Per noi la musica cubana, con il suo forte accento africano, non ha mai suonato, contrariamente a quanto suona alle prime orecchie del mondo, la world music. Questa etichetta, come è noto, si applica a tutto ciò che non è musica anglo-americana, coprendo quindi tutta la nostra, il che fa sicuramente venire i brividi. Per quanto riguarda il suono nativo dell'isola, l'abbiamo accolto immediatamente e ci siamo sentiti a casa; per non parlare dell'inimitabile swing.

I brasiliani conoscevano già, attraverso film e dischi, misure di questa origine che divennero popolari qui, come la rumba, la conga, il mambo, il chachacha, ecc. Ad eccezione del film di Wim Wenders e dei suoi derivati, la salsa, il ritmo più diffuso negli ultimi anni e che, se non erro, è stato creato a New York da ispanoamericani che suonavano il è composta da cubano, da cui discende molto da vicino. Senza dimenticare la cantante Celia Cruz, la band del portoricano Tito Puente ne sarà il massimo esponente per quasi mezzo secolo.

Un ulteriore vantaggio, oltre al film e ai dischi, è che, grazie all'ondata mercantile, vengono prodotti libri sull'argomento, alcuni dei quali portano CD che sono stati inseriti e preparati con cura, per illustrare ciò che le loro pagine studio. Sebbene non vadano oltre i nastri divulgativi commerciali, sono ben fatti e funzionano come un'introduzione, rendendo un servizio al dilettante che desidera più luce.

Ne ho tra le mani due, apparsi in Francia, con quasi lo stesso titolo, distinti solo dall'articolo. musica cubana (1998), di Maya Roy, edita dalla Cité de la Musique e Actes Sud, fa parte di una raccolta che conta già numerosi titoli di world music, e che la collezione a cui appartengono, World music, è la traduzione. Comprende di tutto, dagli accordi arabo-andalusi al gospel nordamericano, evidentemente nero, o anche la liturgia ebraica, passando per Giava, Ungheria e Portogallo. Come puoi vedere, sembra che niente di tutto questo sia europeo o bianco...

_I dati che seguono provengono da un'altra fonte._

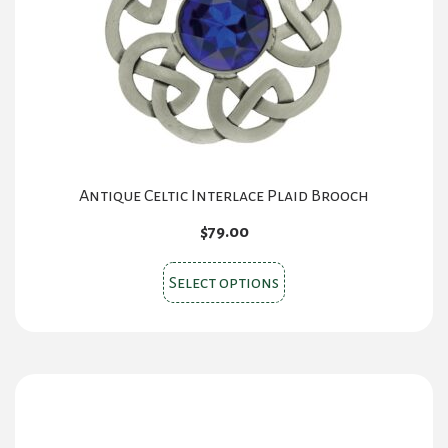
Antique Celtic Interlace Plaid Brooch
$
79.00
This
Select options
product
has
multiple
variants.
The
options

l'altro è Le musiche cubane (1999), di François-Xavier Gomez. Senza pretese, offre un piccolo sfizio grafico su carta scadente, ma in compenso porta una cronologia completa, una bibliografia orientata e persino una discografia, aggiungendo indicazioni di siti web per gli interessati. un'edizione librio, ancora senza molto marchio, ha, invece, la distribuzione di Flammarion.

A volte, insomma, può capitare che in mezzo al denim splenda qualche pepita, per la gioia del fan – a dispetto del pattern che ne segnala una in più tra le tante mosse di marketing che ci affliggono –, come in questo caso.

*Walnice Nogueira Galvao Professore Emerito presso la Facoltà di Filosofia, Lettere e Scienze Umane dell'USP.

Riferimento

  • Buena Vista Social Club (Cuba / Germania, 1999)
  • Regia: Wim Wenders
  • Cast: Ry Cooder, Joachin Cooder, Compay Segundo, Ibrahim Ferrer, Rubén González, Omara Portuondo.